Stubblety-Cook adds to his growing list of achievements in the event, adding to his Olympic gold medal from last summer when he stormed home as the second-fastest man over four lengths of the pool breaststroke.

Stubblety-Cook, now 23, sets his first world record, as he marches on to Budapest where he looks to be the first Australian man to win the 200 breaststroke at the 19th FINA World Championships.

He will be joined in Hungary in that event by Matthew Wilson, who was the last Aussie to hold the world record when he matched it in 2019 at 2:06.67, which was bettered the very next day in the Worlds final. Wilson went 2:10.14 on Thursday in Adelaide, and will be off to his third World Championships.

Stubblety-Cook is the sixth Australian man to hold the world record in the 200m breaststroke after John Davies (1952), Terence Gathercole (1958), Ian O’Brien (1964), Christian Sprenger (2009), and Wilson (2019).

“I was just trying to swim fast - I didn’t think that fast,” Stubblety-Cook told reporters.

Following an Olympic gold can be difficult, especially after the year Stubblety-Cook had in 2021, becoming the first Australian man to win gold in the 200 breaststoke since O’Brien in Tokyo 1964.

Stubblety-Cook’s best achievement before last year had been a silver in the 2018 Pan Pacs. He had reached the podium at the Junior Worlds in 2017 - a bronze, but hadn’t done it on the senior level, finishing fourth at the 2019 Worlds. But he hasn’t shown any signs of being fazed by the post-Olympic blues, and is still finding ways to improve.

“Last year, you put everything in and we got that result (Olympic gold),” Stubblety-Cook told reporters in Adelaide. “This year there’s a lot less pressure, so it’s a different kettle of fish. I’m just stoked.”

Ahead of the Worlds next month, Stubblety-Cook is two seconds faster than the second-ranked swimmer in the world - Japan’s Yu Hanaguruma at 2:07.99.

The Growth of the 200 Breaststroke

Stubblety-Cook’s blistering backend speed has been dominating the discussions from his recent world record, coming home in 31.63 on the last 50 and 1:04.06 on the last 100. He was out in 1:01.89 on the first 100, which was under the world record pace.

The former world record holder, Anton Chupkov, has played a big role in how this event has progressed. He was known for being long and strong on the first 100, before seemingly turning on a switch and mowing down everyone in front of him. It changed the way people paced the event, and therefore the way people trained for it.

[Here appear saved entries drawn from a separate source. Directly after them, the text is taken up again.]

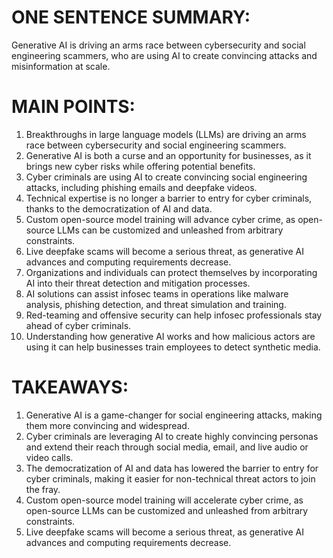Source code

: # ONE SENTENCE SUMMARY:
Generative AI is driving an arms race between cybersecurity and social engineering scammers, who are using AI to create convincing attacks and misinformation at scale.

# MAIN POINTS:

1. Breakthroughs in large language models (LLMs) are driving an arms race between cybersecurity and social engineering scammers.
2. Generative AI is both a curse and an opportunity for businesses, as it brings new cyber risks while offering potential benefits.
3. Cyber criminals are using AI to create convincing social engineering attacks, including phishing emails and deepfake videos.
4. Technical expertise is no longer a barrier to entry for cyber criminals, thanks to the democratization of AI and data.
5. Custom open-source model training will advance cyber crime, as open-source LLMs can be customized and unleashed from arbitrary constraints.
6. Live deepfake scams will become a serious threat, as generative AI advances and computing requirements decrease.
7. Organizations and individuals can protect themselves by incorporating AI into their threat detection and mitigation processes.
8. AI solutions can assist infosec teams in operations like malware analysis, phishing detection, and threat simulation and training.
9. Red-teaming and offensive security can help infosec professionals stay ahead of cyber criminals.
10. Understanding how generative AI works and how malicious actors are using it can help businesses train employees to detect synthetic media.

# TAKEAWAYS:

1. Generative AI is a game-changer for social engineering attacks, making them more convincing and widespread.
2. Cyber criminals are leveraging AI to create highly convincing personas and extend their reach through social media, email, and live audio or video calls.
3. The democratization of AI and data has lowered the barrier to entry for cyber criminals, making it easier for non-technical threat actors to join the fray.
4. Custom open-source model training will accelerate cyber crime, as open-source LLMs can be customized and unleashed from arbitrary constraints.
5. Live deepfake scams will become a serious threat, as generative AI advances and computing requirements decrease.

Swimmers and coaches have taken the “distance per stroke” and made it all about the line and the timing of the stroke, ensuring that swimmers are getting the most out of their kick while also not losing the strength in their arms. The stroke has become longer, with people taking less strokes on the front half to ensure they are able to turn for home and increase their stroke tempo while not losing any speed. For years, people would stay long on the first three 50’s, only to increase the tempo on lap four but still swim slower on the last lap.

Stubblety-Cook’s first 100 on Thursday was 1:01.89. For comparison, Brendan Hansen set the world record in 2004 while going out in 1:01.88 - the difference being Hansen set the record at 2:09.04. Stubblety-Cook’s last two 50 splits of 32.4 and 31.6 were well ahead of Hansen’s back end splits of 33.5 and 33.6.

In 2004, Hansen took 18 strokes on the second lap, and 21 on his last 50, while in 2022 Stubblety-Cook took 16 strokes on the second 50 and 20 on the last. Coaches have found that letting athletes ride their kick rather than rushing to the next stroke is the way to swim faster. This has led to a huge improvement in the event.

Aussie great Grant Hackett, who has won two individual Olympic gold medals, and set countless world records, proclaimed in the commentary box that, “that last 50 was superb” for Stubblety-Cook - it has become his signature move in racing the event, and perhaps many others will follow suit.

To put into context how much this event has improved at the top, Brendan Hansen’s 2:09.04 from 2004 would not have even made the final at the 2020 Tokyo Olympics, while the 2004 world records in the 200 fly and 200 freestyle would have been on the podium last summer.

In the last 20 years, the world record has improved five seconds in that event, the most among the four other men’s 200m disciplines. Stubblety-Cook’s swim, putting the record into the 2:05 stratosphere, goes to show how much that event has changed, and perhaps more will join him in the sub-2:06 club in the coming years.